Felizmente, entra em cena um reino de macacos falantes, que ajudam Rama a resgatar Sita. Nesse processo teria sido criada a controvertida ponte de rochas que liga a Índia ao atual Sri Lanka, objeto atual de discórdia política. A apoteose ocorre com combate final, entre Rama e Ravana, que, cada vez que tinha uma cabeça cortada, lhe nascia uma outra, até que nosso herói descobre um ponto vital, no pescoço do monstro e lhe atinge com uma flecha. Assim encerrada a tragédia, Rama e Sita retornam ao Reino de Ayodhya.
Então, em função, principalmente, deste retorno triunfal, é celebrado em Mumbai, e outras cidades indianas, o “Festival das Luzes” ou Diwali. Neste contexto, são louvadas virtudes de devoção familiar (dharma) e a submissão ao destino (kharma).
Para os críticos da devoção a Rama, fica o argumento de que todo o sistema de castas indianas seria justificado pela narrativa. Isto porque, a legitimação do poder monárquico, enquanto prevaleceu como forma de governança na Índia, teria sido a principal função do Ramayana. Assim, quando Rama retorna à capital de seu reino, prontamente retoma a forma absolutista de governar.
Segundo, a propósito, a concepção histórica do Estado indiano – em análise reconhecidamente simplificada - o reinado não tem origem divina, de “mandato celestial”, como na China antiga. Pelo contrário, o Estado era uma demonstração e reflexo de poder pessoal do próprio rei – isto é, uma personalidade forte capaz de unificar regiões díspares, de forma tirânica, sempre sob a ameaça de desintegração. Tudo o que era exigido era uma determinação de talento superior, capaz de manter o indivíduo no poder.
Em contrapartida, o Imperador chinês, por exemplo, foi, durante séculos, reverenciado como o “Filho do Céu”(tíen-tse) e era suposto personificar os princípios da realeza, através de rituais religiosos. Tratava-se do mediador entre o céu e a terra. Caso houvesse derrota, fome ou catástrofes, e ele mesmo fosse derrubado, isto seria atribuído à perda do Mandato Celestial, decorrente de alguma deficiência pessoal. O usurpador do poder, então, a seu turno, passaria a reivindicar tal mandato, a ser herdado por sua nova dinastia.
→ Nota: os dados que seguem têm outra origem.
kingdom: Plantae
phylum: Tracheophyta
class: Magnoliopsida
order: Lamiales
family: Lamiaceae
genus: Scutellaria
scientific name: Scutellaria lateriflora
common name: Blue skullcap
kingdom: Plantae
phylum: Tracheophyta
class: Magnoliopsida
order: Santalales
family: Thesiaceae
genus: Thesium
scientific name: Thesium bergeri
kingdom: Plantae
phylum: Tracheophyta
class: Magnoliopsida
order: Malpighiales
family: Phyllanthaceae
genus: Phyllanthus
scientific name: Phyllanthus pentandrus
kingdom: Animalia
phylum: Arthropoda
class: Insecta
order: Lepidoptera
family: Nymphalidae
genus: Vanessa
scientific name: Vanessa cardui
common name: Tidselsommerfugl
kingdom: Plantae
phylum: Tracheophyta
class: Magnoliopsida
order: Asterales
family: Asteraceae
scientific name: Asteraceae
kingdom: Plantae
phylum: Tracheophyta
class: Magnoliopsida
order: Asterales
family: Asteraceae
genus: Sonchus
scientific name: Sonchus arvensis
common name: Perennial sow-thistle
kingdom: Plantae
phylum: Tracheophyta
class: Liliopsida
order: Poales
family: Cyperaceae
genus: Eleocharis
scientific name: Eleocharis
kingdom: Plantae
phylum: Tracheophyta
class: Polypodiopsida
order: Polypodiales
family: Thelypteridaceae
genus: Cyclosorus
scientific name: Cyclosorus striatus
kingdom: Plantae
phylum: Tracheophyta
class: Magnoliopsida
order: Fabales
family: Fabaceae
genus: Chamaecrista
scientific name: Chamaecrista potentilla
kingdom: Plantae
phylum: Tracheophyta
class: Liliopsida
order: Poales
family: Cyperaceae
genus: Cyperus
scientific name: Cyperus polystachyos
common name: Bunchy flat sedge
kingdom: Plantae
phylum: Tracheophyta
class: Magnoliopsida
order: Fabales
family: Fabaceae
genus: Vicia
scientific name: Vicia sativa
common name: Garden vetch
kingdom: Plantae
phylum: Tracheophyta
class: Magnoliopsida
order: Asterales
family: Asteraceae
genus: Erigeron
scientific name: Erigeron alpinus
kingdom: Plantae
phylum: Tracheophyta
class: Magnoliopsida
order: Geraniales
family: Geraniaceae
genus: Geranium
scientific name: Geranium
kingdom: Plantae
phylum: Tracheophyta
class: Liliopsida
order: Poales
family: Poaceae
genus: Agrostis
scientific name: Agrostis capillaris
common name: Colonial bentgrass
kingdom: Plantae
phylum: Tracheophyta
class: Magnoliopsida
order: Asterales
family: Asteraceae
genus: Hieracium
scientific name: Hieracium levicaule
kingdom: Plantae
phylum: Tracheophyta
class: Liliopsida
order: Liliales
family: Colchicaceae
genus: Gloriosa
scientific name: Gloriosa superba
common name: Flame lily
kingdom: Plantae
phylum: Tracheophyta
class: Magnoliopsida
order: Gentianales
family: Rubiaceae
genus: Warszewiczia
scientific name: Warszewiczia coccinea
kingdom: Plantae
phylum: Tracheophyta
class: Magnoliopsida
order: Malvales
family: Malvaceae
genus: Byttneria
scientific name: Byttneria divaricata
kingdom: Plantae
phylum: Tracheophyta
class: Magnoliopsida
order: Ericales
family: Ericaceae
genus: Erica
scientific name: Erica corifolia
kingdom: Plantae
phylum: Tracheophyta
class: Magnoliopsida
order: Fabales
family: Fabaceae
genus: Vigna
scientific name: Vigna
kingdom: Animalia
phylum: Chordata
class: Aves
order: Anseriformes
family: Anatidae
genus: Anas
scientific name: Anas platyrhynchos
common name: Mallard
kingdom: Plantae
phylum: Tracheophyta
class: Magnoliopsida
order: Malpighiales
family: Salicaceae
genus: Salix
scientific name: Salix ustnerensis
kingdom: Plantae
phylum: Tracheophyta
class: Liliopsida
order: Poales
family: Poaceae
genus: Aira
Os Reis Hindus não contavam com tal mandato. Apenas uma deusa, de menor estatura, Sri Lakshmi, era tida como protetora do sucesso e continuação do poder. Ela escolheria seu protegido e, temporariamente, reencarnaria em sua pessoa. Fosse este derrotado, ela, chorosa, passaria a proteger o novo vencedor. Sri Laksminada tinha a ver com a virtude. Apenas com a política e a evolução cíclica dos tempos. A filosofia dos reis e poderosos, na Índia, portanto, era fatalista, cética e realista.
No Dia da Mulher, cabe concluir clamando que, na Índia, a Lei Maria da Penha peça passagem.